─── Text block ───

We traveled through Tuscany, stopping at a villa for dinner where they made wine and olive oil on the premises, before we headed to Florence and Venice. Meals are often small plates of two to three courses. Food is simple and prepared fresh and sitting down to a meal is something not to be rushed but enjoyed with family and friends.
Savoring Greek cuisine
After an overnight ferry ride to Greece, our first stop was in the quaint village of Metsovo for a \”hidden gem\” stop for lunch. I ordered a Greek salad, and it was so memorable, so delicious — and dare I say, so fresh. I\’ve been craving and making Greek salads ever since.
In Delphi we had a foodie’s dream of a meal that featured several traditional Greek appetizers, entrees and desserts: stuffed grape leaves, tzatziki and fava dip, breaded eggplant, hummus with pita bread, eggplant stew, moussaka and baklava for dessert.

─── Extracted material ───

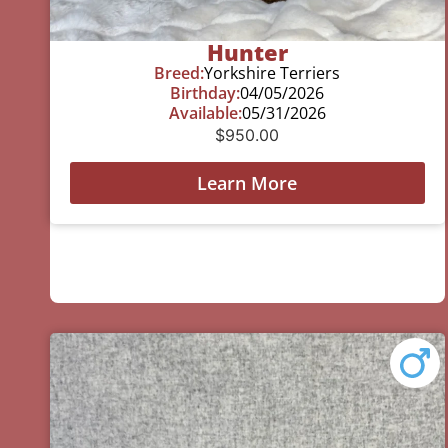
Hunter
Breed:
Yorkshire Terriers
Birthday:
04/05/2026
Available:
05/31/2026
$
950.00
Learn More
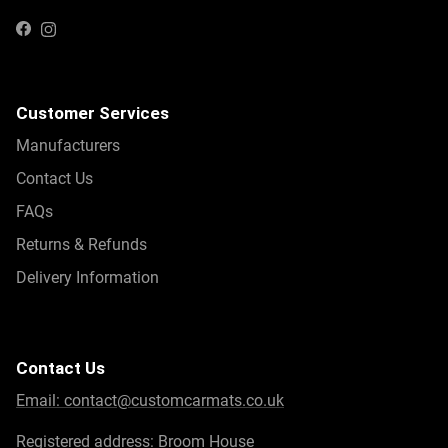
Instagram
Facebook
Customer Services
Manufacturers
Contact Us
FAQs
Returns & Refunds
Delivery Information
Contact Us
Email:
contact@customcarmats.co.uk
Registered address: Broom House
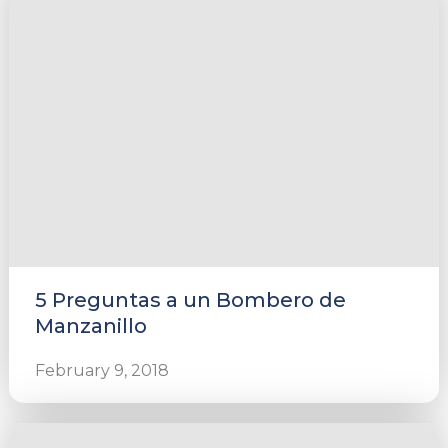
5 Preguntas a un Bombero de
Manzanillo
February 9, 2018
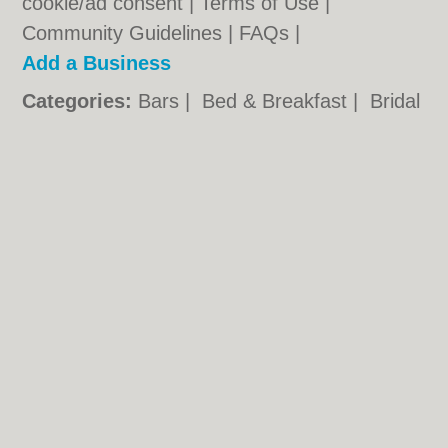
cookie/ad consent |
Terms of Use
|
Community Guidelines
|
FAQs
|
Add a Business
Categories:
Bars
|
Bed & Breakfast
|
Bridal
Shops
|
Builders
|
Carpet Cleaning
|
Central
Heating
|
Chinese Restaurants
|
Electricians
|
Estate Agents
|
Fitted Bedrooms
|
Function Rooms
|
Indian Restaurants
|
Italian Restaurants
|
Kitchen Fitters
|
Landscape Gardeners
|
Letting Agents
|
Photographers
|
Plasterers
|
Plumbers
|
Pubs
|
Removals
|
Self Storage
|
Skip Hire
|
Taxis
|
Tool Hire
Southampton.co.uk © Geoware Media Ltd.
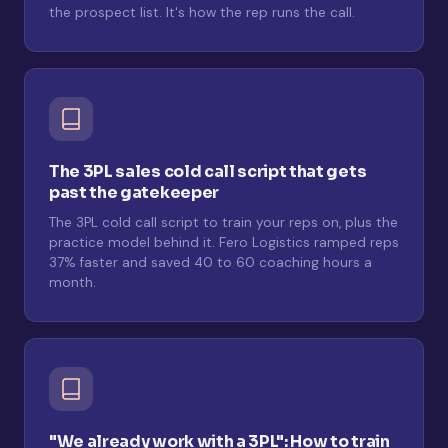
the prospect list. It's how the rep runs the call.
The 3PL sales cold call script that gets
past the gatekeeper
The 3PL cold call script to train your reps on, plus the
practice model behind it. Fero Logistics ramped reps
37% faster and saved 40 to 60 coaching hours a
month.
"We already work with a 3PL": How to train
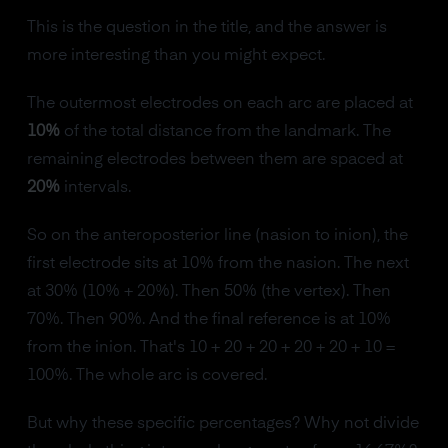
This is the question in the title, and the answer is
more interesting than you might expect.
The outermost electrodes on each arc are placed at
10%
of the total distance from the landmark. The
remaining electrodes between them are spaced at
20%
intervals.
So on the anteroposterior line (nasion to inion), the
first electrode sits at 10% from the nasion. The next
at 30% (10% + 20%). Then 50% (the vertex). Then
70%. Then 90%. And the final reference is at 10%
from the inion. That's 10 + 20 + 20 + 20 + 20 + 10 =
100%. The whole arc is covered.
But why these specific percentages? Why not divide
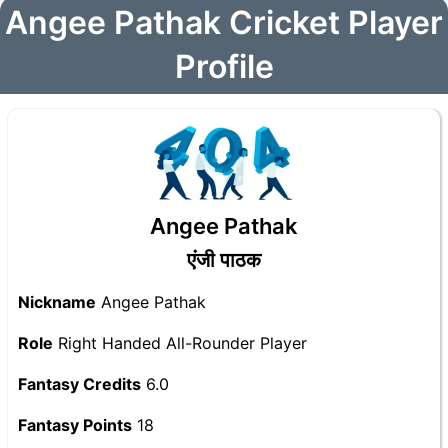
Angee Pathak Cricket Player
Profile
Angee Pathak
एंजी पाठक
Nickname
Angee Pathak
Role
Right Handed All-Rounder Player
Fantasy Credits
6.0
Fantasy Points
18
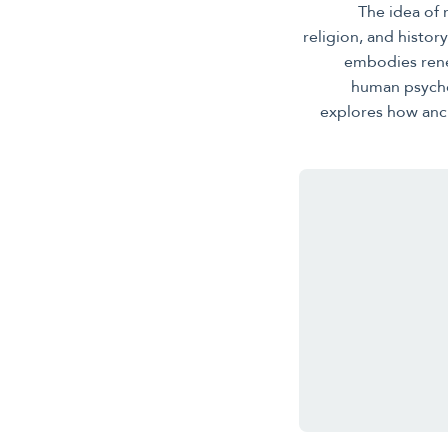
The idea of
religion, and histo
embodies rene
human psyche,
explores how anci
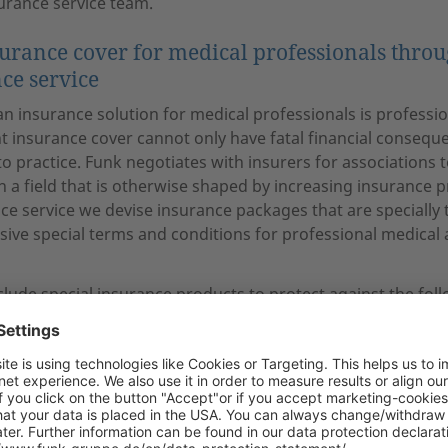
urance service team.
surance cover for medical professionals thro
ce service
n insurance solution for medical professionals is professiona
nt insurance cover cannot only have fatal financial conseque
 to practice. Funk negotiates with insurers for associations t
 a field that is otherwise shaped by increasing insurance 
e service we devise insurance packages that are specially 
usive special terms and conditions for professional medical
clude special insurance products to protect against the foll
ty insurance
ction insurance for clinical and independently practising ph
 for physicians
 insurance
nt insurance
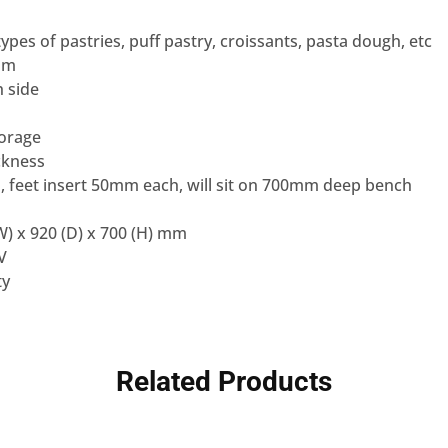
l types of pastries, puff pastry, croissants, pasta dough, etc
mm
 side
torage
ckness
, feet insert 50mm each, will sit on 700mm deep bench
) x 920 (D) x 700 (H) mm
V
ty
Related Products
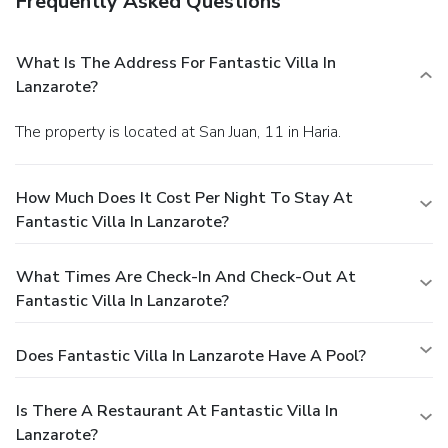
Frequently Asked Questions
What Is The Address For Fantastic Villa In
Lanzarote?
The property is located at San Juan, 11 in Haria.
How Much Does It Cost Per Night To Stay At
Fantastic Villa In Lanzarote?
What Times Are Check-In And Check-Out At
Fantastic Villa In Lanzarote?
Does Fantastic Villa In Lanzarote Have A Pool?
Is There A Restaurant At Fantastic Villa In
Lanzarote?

───

◆ **What needs to be done**: Please go on with the travel piece about eating in Italy and Greece, starting after its final sentence about the meal in Delphi.

◆ **Response to the exercise**:
The food in Greece was truly wonderful — fresh, colorful and bursting with flavor. Olive oil was used liberally, as were spices and fresh fruits and vegetables. A dietitian\’s dream!
What is the Mediterranean diet?
The Mediterranean diet is popular because the foods are flavorful, easy to make and budget-friendly. As a bonus, it’s been found to lower the risk of chronic diseases, including heart disease, diabetes and certain cancers, and to reduce blood pressure and assist with weight loss.
Here are some of my favorite foods from the Mediterranean diet I had while traveling that I’ve incorporated into my diet on a regular basis:
- Plain Greek yogurt with a drizzle of honey and a handful of walnuts. Our Greek bus driver ate this for breakfast every morning.
- Fresh-baked bread dipped in herb-infused olive oil instead of butter or margarine. Delish!
- Feta cheese sprinkled on salad, soup or stew for a flavor twist. I like crumbled feta to make sprinkling easier and extend the flavor.
- Kalamata olives added to salads, or stuffed olives for a snack.
- Traditional Greek salad. I eat this at least once a week (see recipe below).
- Homemade salad dressing with herb-infused extra-virgin olive oil and flavored vinegar such as balsamic.
Relax and enjoy each bite to savor the flavors of these simple, healthy recipes.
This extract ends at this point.